**Selected text:**
NEW YORK (GenomeWeb) – A Rockefeller University-led team has taken a phylogenetic approach to identifying natural products produced by soil bacteria in New York City parks, uncovering sequences coding for bacterial products that may be medically relevant.
The researchers collected soil samples from hundreds of topsoil samples from parks across New York City's five boroughs, using targeted metagenomic sequencing to characterize genes from biosynthetic pathways producing non-ribosomal peptides, polyketides, and other natural products. From phylogenetic assessments and other analyses, they saw signs that the urban park soils may contain bacteria that pump out natural products resembling those described in other parts of the world. The results appeared online today in the Proceedings of the National Academy of Sciences.
"A comparison of sequences derived from New York City parks to genes involved in the biosynthesis of biomedically important [natural products] produced by bacteria originally collected from natural environments around the world suggests that bacteria producing these same families of clinically important antibiotics, antifungals, and anticancer agents are actually present in the soils of New York City," senior author Sean Brady, a researcher affiliated with the Rockefeller University, and his co-authors wrote.

**Data to examine:**
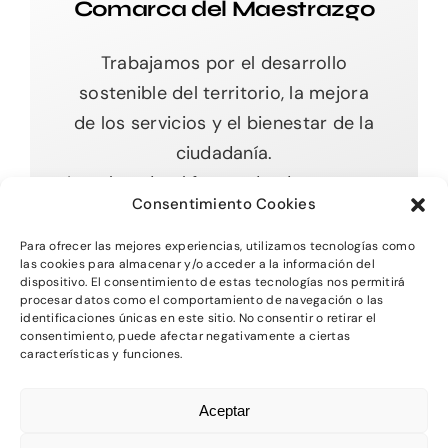
Comarca del Maestrazgo
Trabajamos por el desarrollo
sostenible del territorio, la mejora
de los servicios y el bienestar de la
ciudadanía.
Impulsando el futuro desde nuestras
Consentimiento Cookies
raíces.
Para ofrecer las mejores experiencias, utilizamos tecnologías como
las cookies para almacenar y/o acceder a la información del
dispositivo. El consentimiento de estas tecnologías nos permitirá
procesar datos como el comportamiento de navegación o las
Toggle
identificaciones únicas en este sitio. No consentir o retirar el
Navigation
consentimiento, puede afectar negativamente a ciertas
características y funciones.
Inicio
2026 - Comarca del MAestrazgo -
Protección
Aceptar
de Datos
-
Aviso Legal
-
Política de Privacidad
Quienes somos
-
Política de Cookies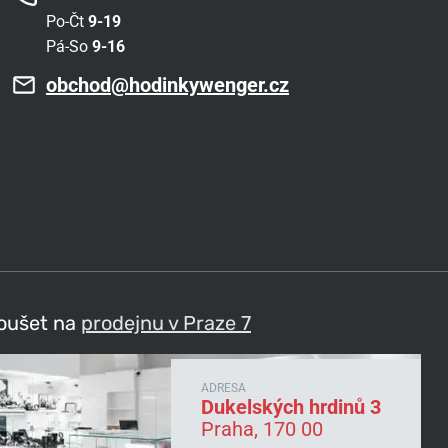
Po-Čt
9-19
Pá-So
9-16
obchod@hodinkywenger.cz
koušet na
prodejnu v Praze 7
ADRESA
Dukelských hrdinů 3
Praha, 170 00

**The problem:**
In the article about soil bacteria in New York City parks, print everything from "NEW YORK (GenomeWeb)" down to "be medically relevant." without changing anything.

**Task response:**
NEW YORK (GenomeWeb) – A Rockefeller University-led team has taken a phylogenetic approach to identifying natural products produced by soil bacteria in New York City parks, uncovering sequences coding for bacterial products that may be medically relevant.